Assignment:
List every line of the material below that contains the word "right", copying each line in full.
[Data for the task Boundary: Start]
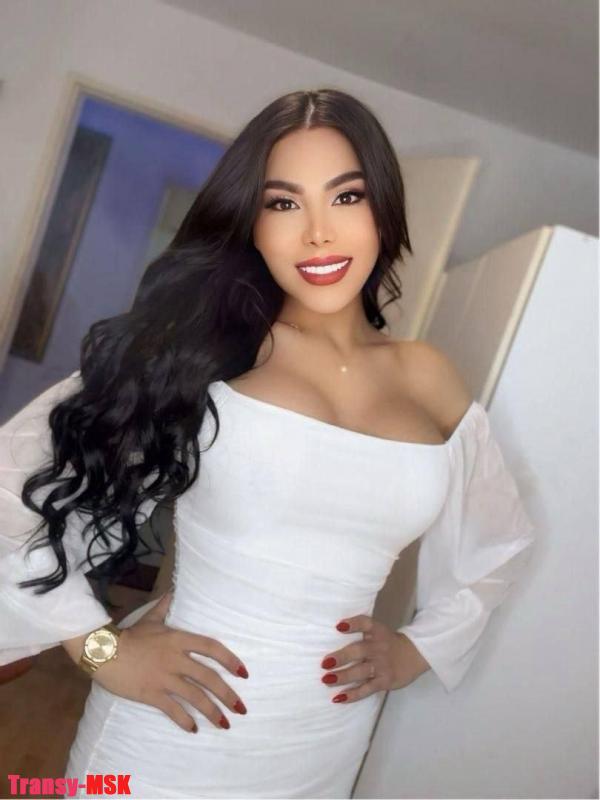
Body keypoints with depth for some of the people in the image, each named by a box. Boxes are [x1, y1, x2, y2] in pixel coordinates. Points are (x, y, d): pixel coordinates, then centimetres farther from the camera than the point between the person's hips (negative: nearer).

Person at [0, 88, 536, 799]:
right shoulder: (196, 344, -12)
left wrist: (420, 647, 3)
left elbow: (501, 544, 14)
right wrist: (102, 648, -14)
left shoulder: (431, 382, -1)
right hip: (165, 737, -3)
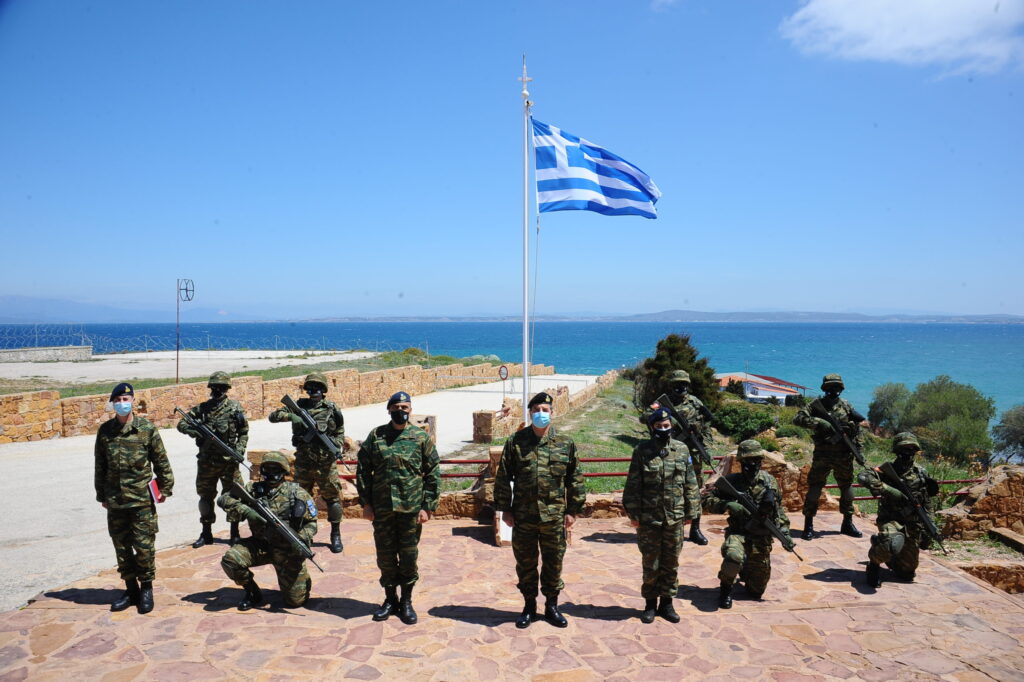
[Data for the task Boundary: End]
Response to this task:
right shoulder: (196, 344, -12)
right wrist: (102, 648, -14)
right hip: (165, 737, -3)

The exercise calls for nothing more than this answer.